Family and friends by the score gathered in White Post on Wednesday morning to bid farewell to Kayleigh Marie Plamondon.
Law enforcement officials haven't made a formal announcement that a body discovered at the former Lost City home of the parents of Justin Shane "Pi" Slater, 24, of 117 Buffalo Trail, Shawneeland, is Plamondon.
Slater has confessed to killing his brother in Frederick County.
But weeping family members and morose friends said Wednesday that they've accepted the fact that the missing 22-year-old is not coming back.
Plamondon used to work with horses at the picturesque home of Emily Day, where Wednesday's memorial was held in a steady rain.
Day said she'd always hoped that there would be a big crowd for Kayleigh.
But "I always thought it would be for your wedding," she said, crying.
"Kayleigh was the best of all of us.
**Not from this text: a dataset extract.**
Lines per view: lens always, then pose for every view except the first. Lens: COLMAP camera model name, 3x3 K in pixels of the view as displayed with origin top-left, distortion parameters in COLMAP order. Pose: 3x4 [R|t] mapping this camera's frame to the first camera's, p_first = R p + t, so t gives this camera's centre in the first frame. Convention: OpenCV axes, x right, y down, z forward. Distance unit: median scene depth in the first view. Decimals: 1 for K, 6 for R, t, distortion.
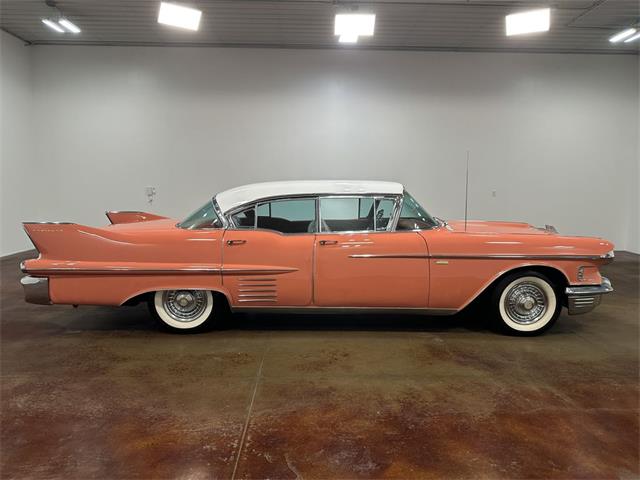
lens RADIAL K [[460.2, 0, 323.4], [0, 460.2, 244.5], [0, 0, 1]] dist [0.031456, -0.044136]
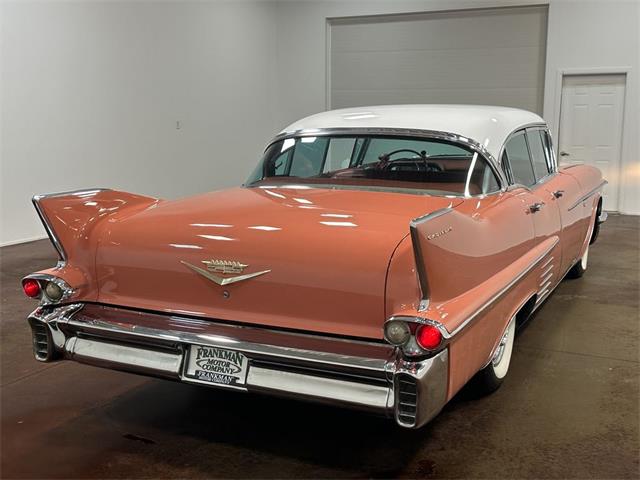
lens RADIAL K [[792.6, 0, 313.3], [0, 792.6, 237.9], [0, 0, 1]] dist [0.054628, 0.000000]
pose [[0.447886, -0.145767, 0.882128, -1.254951], [0.118806, 0.987574, 0.102869, -0.109331], [-0.886162, 0.058728, 0.459639, 0.777286]]
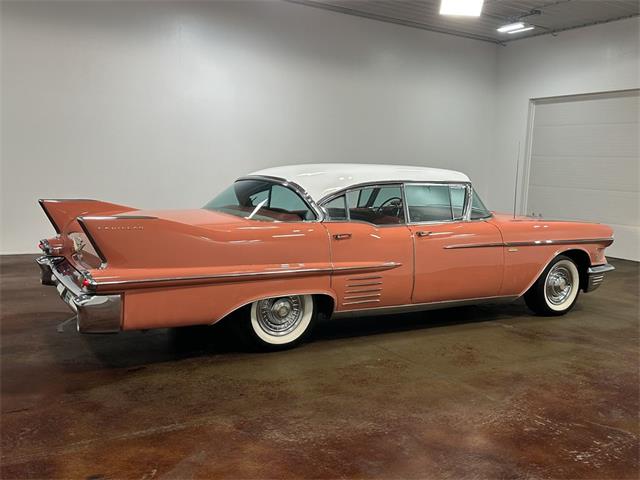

She brought out the best in all of us," Day said. "She had a personality that made everyone want to forget about being grumpy and get done what needed doing with a smile."
Day recounted an e-mail from a family friend.
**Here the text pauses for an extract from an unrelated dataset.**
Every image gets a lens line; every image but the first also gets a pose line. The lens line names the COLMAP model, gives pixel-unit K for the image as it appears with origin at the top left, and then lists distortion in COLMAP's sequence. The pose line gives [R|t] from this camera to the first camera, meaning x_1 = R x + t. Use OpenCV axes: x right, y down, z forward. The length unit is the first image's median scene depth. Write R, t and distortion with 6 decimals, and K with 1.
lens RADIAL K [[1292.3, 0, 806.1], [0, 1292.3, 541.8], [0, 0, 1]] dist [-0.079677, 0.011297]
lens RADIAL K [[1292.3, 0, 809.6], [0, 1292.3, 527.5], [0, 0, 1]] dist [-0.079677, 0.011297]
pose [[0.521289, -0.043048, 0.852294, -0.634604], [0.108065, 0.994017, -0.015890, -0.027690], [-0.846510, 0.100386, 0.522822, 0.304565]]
"Every time she thinks of Kayleigh she sees her bathed in sunlight," Day said. "I think that really sums up Kayleigh -- she was sunshine in a human form."
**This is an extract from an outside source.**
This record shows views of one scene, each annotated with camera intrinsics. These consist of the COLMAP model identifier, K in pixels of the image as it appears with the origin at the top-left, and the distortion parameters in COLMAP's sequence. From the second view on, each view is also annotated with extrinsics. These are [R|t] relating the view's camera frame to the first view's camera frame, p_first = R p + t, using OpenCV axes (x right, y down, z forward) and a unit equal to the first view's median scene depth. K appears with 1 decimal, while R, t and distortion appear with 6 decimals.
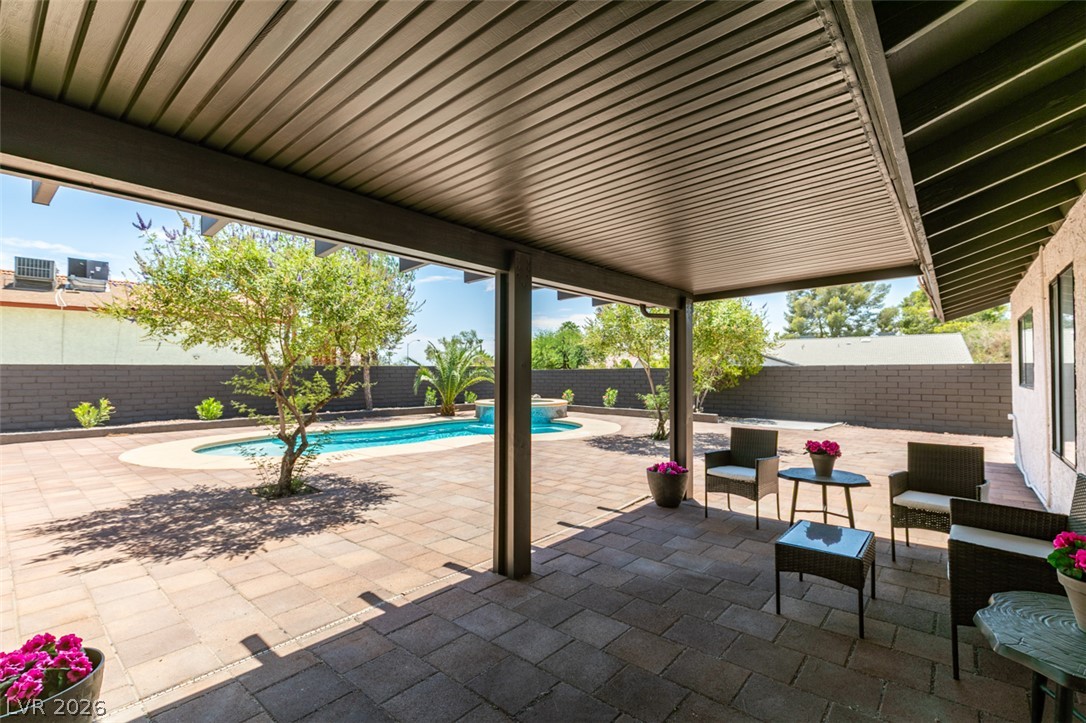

One by one, friends and family lined up to share their memories of Plamondon.
"She was as tough as nails," said Graham Alcock, another friend of the family, who officiated at Wednesday's gathering.
Alcock recalled a trail ride gone wrong, and what it revealed about Plamondon.
She was riding "a pony called Politely, and she fell off and broke her arm," Alcock said. "My wife told the arm was bent into an 'S' shape."
Plamondon took it in stride. "Never a tear," said Alcock.
Pain didn't get in her way, neither did fear.
Plamondon loved to work with horses, and wasn't afraid of working with mounts that were on the wild side, Alcock said. Quite the contrary.
"She seemed to pick out the challenging ones that needed a little more TLC," he said.
That's probably because of the extraordinary gift the young woman had for dealing with animals, added Betsy Parker, another family friend.
Parker recalled an incident when "an African goat had jumped into one of our pens and was mixing with our goats," she said.
Nothing could be done to soothe the frantic animal. That is, until Plamondon came along.
She spent three hours with the animal, eventually soothing it.
The Loudoun Valley High graduate also had a way of helping people with difficult transitions.
"Kayleigh came to work with me a couple of years ago," said Janet Hitchen, a photographer who was making the transition to digital photography at the time.
It wasn't any easy move for someone who didn't know her way around computers, Hitchen said.
Enter Plamondon. "She learned Photoshop," Hitchen said, and got the studio's new digital domain organized.
"She was good at everything she did," Hitchen said, looking down at a photo of Plamondon she took not long ago. "Such a loss, such a waste."